_Your objective_. Reproduce the data from the line containing "Is the value of ctoya" through the end, keeping both ends and leaving out the pictures.

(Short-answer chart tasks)
__________
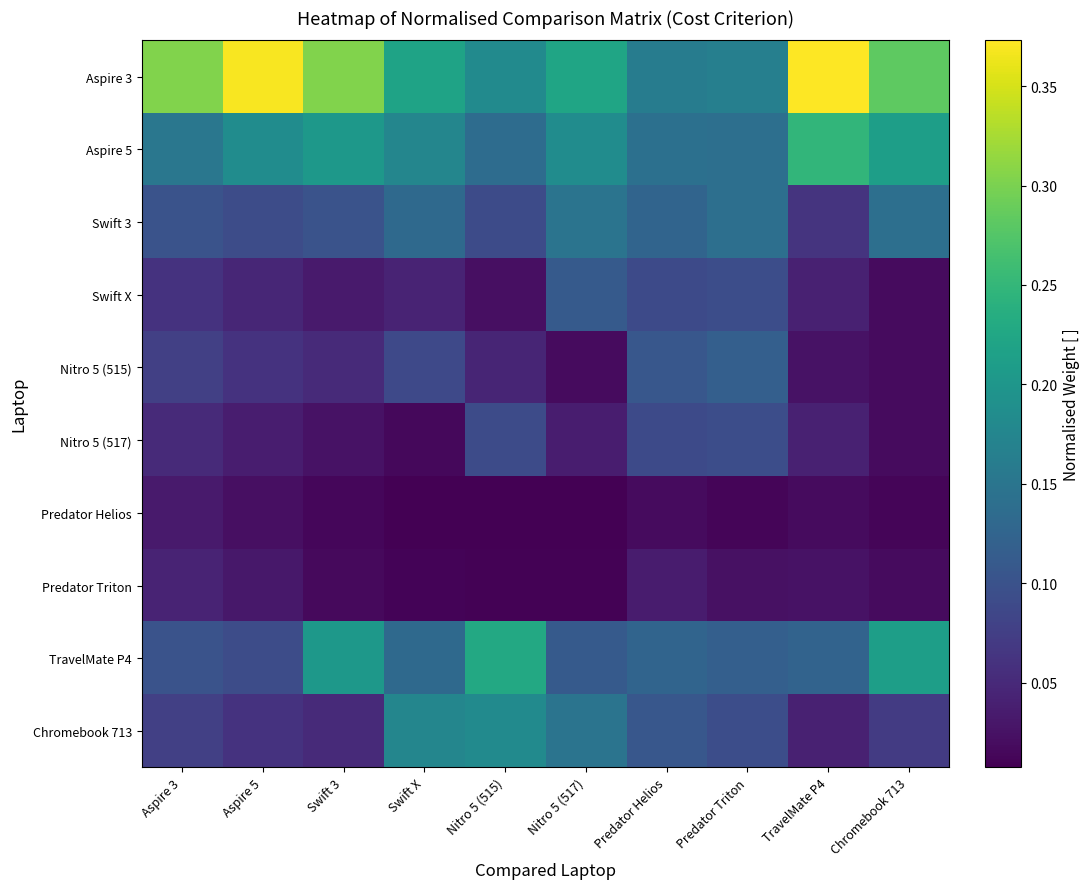

Reading left to right, what are all the values shown in this chart?

Aspire 3: Aspire 3=0.3	Aspire 5=0.4	Swift 3=0.3	Swift X=0.2	Nitro 5 (515)=0.2	Nitro 5 (517)=0.2	Predator Helios=0.2	Predator Triton=0.2	TravelMate P4=0.4	Chromebook 713=0.3
Aspire 5: Aspire 3=0.2	Aspire 5=0.2	Swift 3=0.2	Swift X=0.2	Nitro 5 (515)=0.1	Nitro 5 (517)=0.2	Predator Helios=0.1	Predator Triton=0.1	TravelMate P4=0.2	Chromebook 713=0.2
Swift 3: Aspire 3=0.1	Aspire 5=0.1	Swift 3=0.1	Swift X=0.1	Nitro 5 (515)=0.1	Nitro 5 (517)=0.1	Predator Helios=0.1	Predator Triton=0.1	TravelMate P4=0.1	Chromebook 713=0.1
Swift X: Aspire 3=0.1	Aspire 5=0.0	Swift 3=0.0	Swift X=0.0	Nitro 5 (515)=0.0	Nitro 5 (517)=0.1	Predator Helios=0.1	Predator Triton=0.1	TravelMate P4=0.0	Chromebook 713=0.0
Nitro 5 (515): Aspire 3=0.1	Aspire 5=0.1	Swift 3=0.1	Swift X=0.1	Nitro 5 (515)=0.0	Nitro 5 (517)=0.0	Predator Helios=0.1	Predator Triton=0.1	TravelMate P4=0.0	Chromebook 713=0.0
Nitro 5 (517): Aspire 3=0.1	Aspire 5=0.0	Swift 3=0.0	Swift X=0.0	Nitro 5 (515)=0.1	Nitro 5 (517)=0.0	Predator Helios=0.1	Predator Triton=0.1	TravelMate P4=0.0	Chromebook 713=0.0
Predator Helios: Aspire 3=0.0	Aspire 5=0.0	Swift 3=0.0	Swift X=0.0	Nitro 5 (515)=0.0	Nitro 5 (517)=0.0	Predator Helios=0.0	Predator Triton=0.0	TravelMate P4=0.0	Chromebook 713=0.0
Predator Triton: Aspire 3=0.0	Aspire 5=0.0	Swift 3=0.0	Swift X=0.0	Nitro 5 (515)=0.0	Nitro 5 (517)=0.0	Predator Helios=0.0	Predator Triton=0.0	TravelMate P4=0.0	Chromebook 713=0.0
TravelMate P4: Aspire 3=0.1	Aspire 5=0.1	Swift 3=0.2	Swift X=0.1	Nitro 5 (515)=0.2	Nitro 5 (517)=0.1	Predator Helios=0.1	Predator Triton=0.1	TravelMate P4=0.1	Chromebook 713=0.2
Chromebook 713: Aspire 3=0.1	Aspire 5=0.1	Swift 3=0.1	Swift X=0.2	Nitro 5 (515)=0.2	Nitro 5 (517)=0.1	Predator Helios=0.1	Predator Triton=0.1	TravelMate P4=0.0	Chromebook 713=0.1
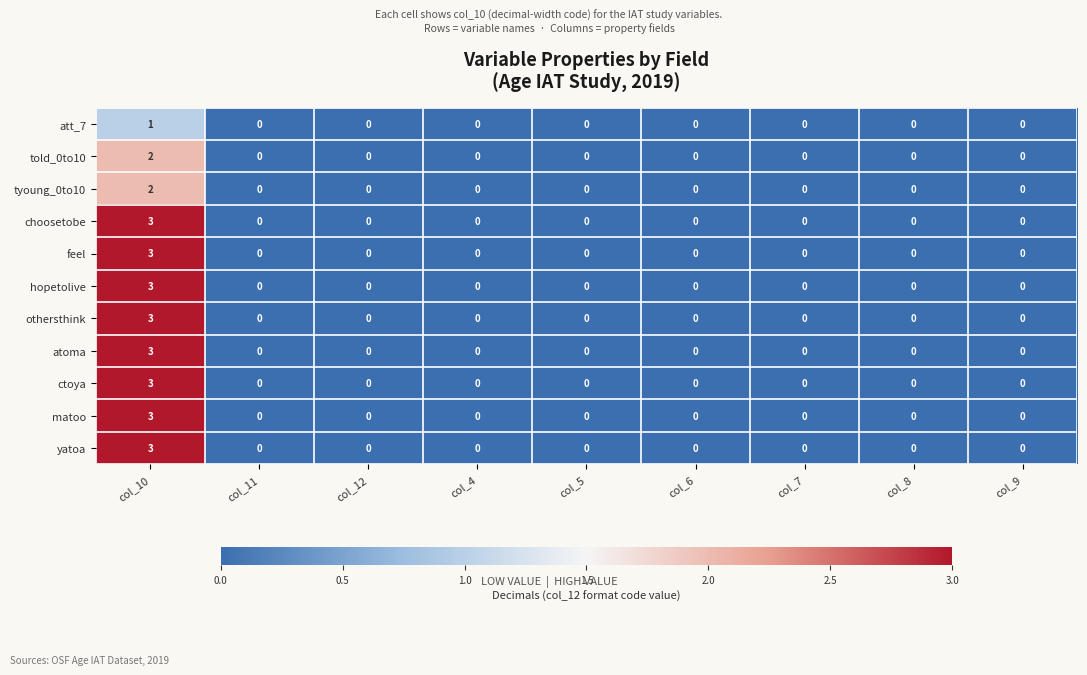

Is the value of ctoya at col_6 greater than the value of tyoung_0to10 at col_10?

No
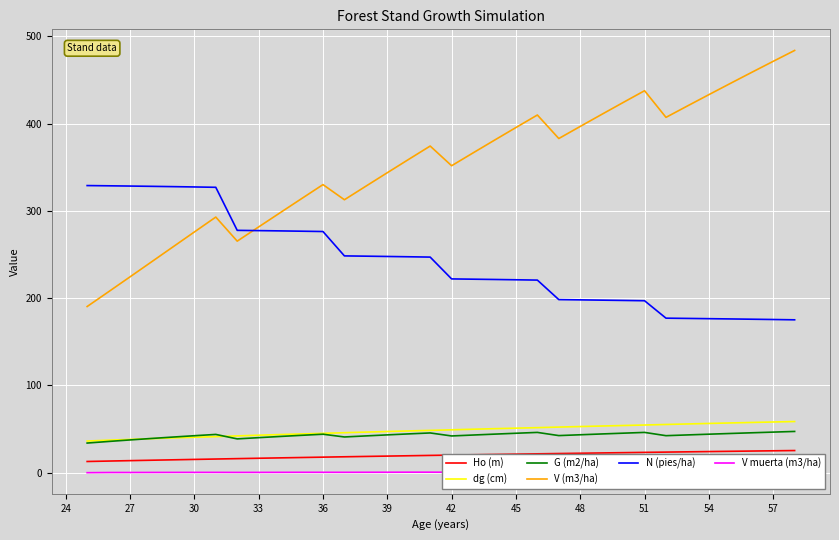

True or false: Ho (m) and V (m3/ha) intersect in this chart.

False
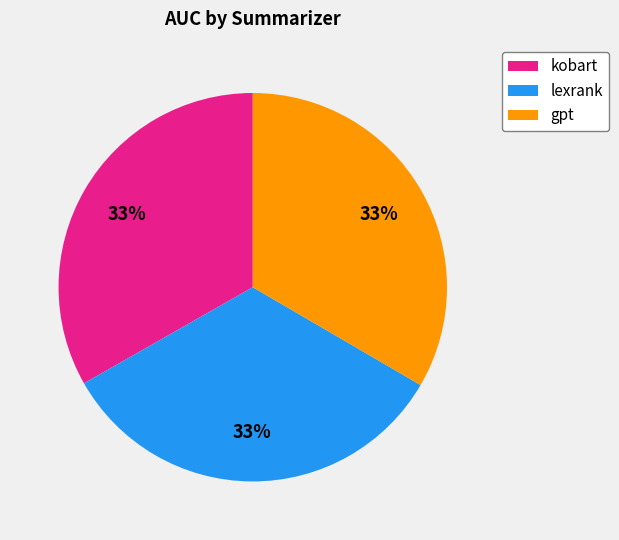

What percentage is the lexrank slice, to the nearest percent?

33%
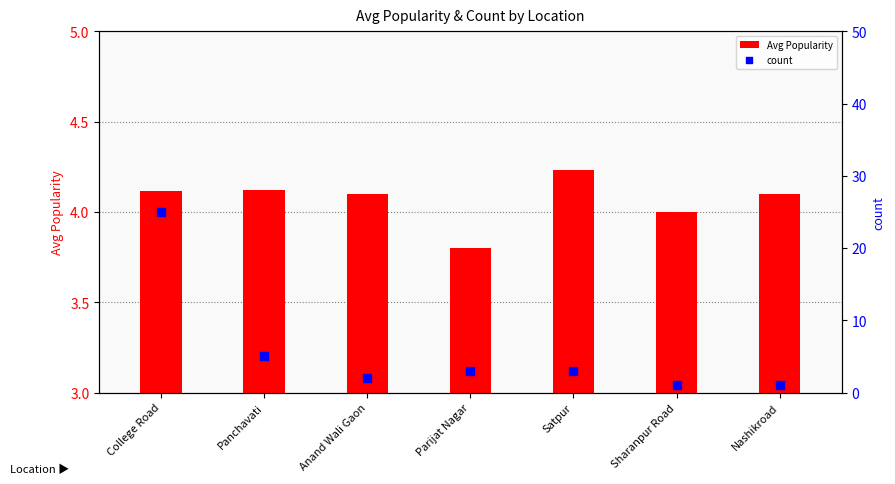

Is the value of count at College Road greater than the value of Avg Popularity at College Road?

Yes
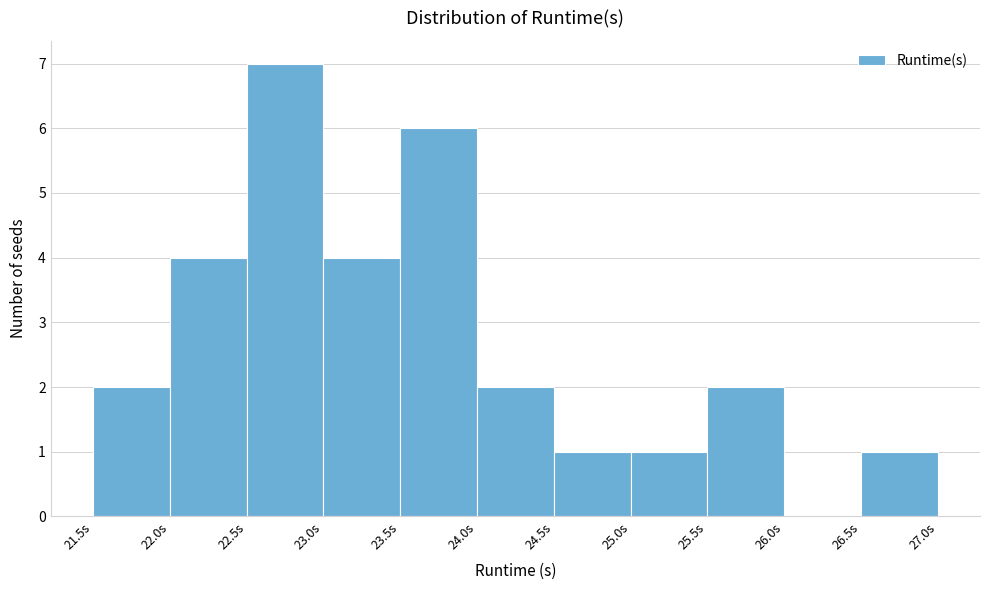

How tall is the bar that spans 24.5 to 25.0 on the x-axis? The values are not printed on the chart, so give them approximately, as read against the axis.

1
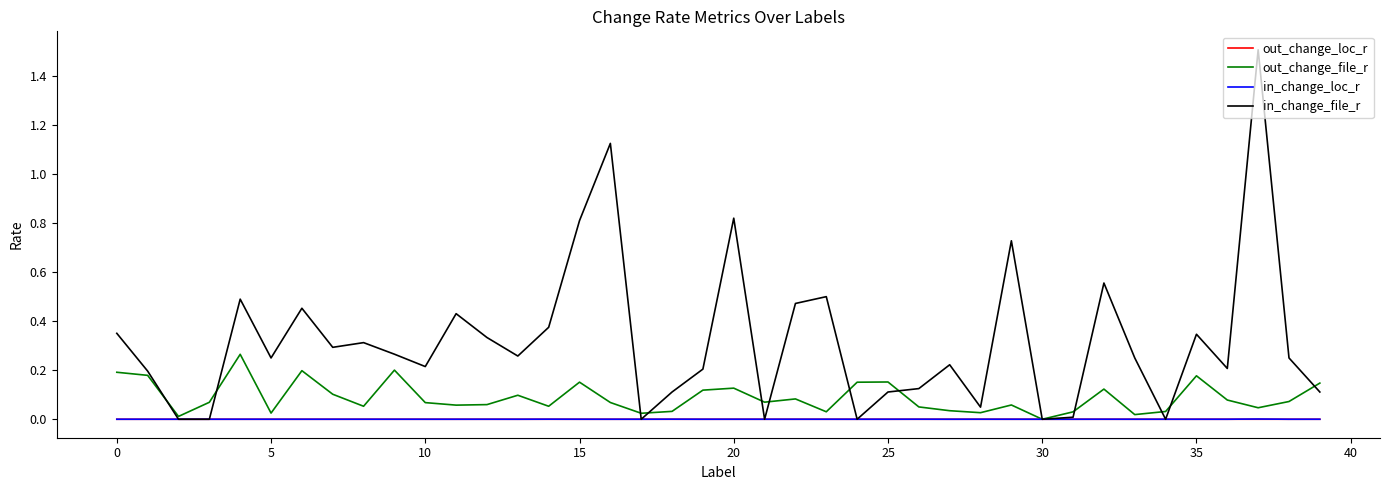

Which series has the largest total across all categories?

in_change_file_r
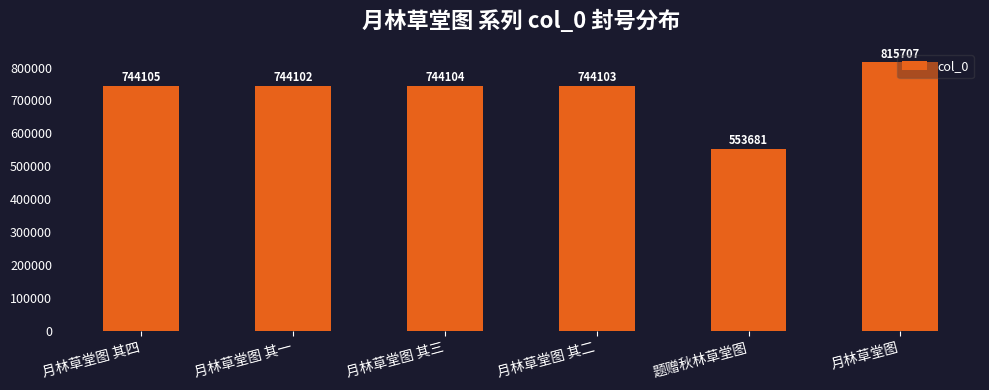

What is the greatest value displayed?

815707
__________
_Reply_.
Is the value of ctoya at col_6 greater than the value of tyoung_0to10 at col_10?

No

True or false: Ho (m) and V (m3/ha) intersect in this chart.

False

What percentage is the lexrank slice, to the nearest percent?

33%

Is the value of count at College Road greater than the value of Avg Popularity at College Road?

Yes

How tall is the bar that spans 24.5 to 25.0 on the x-axis? The values are not printed on the chart, so give them approximately, as read against the axis.

1

Which series has the largest total across all categories?

in_change_file_r

What is the greatest value displayed?

815707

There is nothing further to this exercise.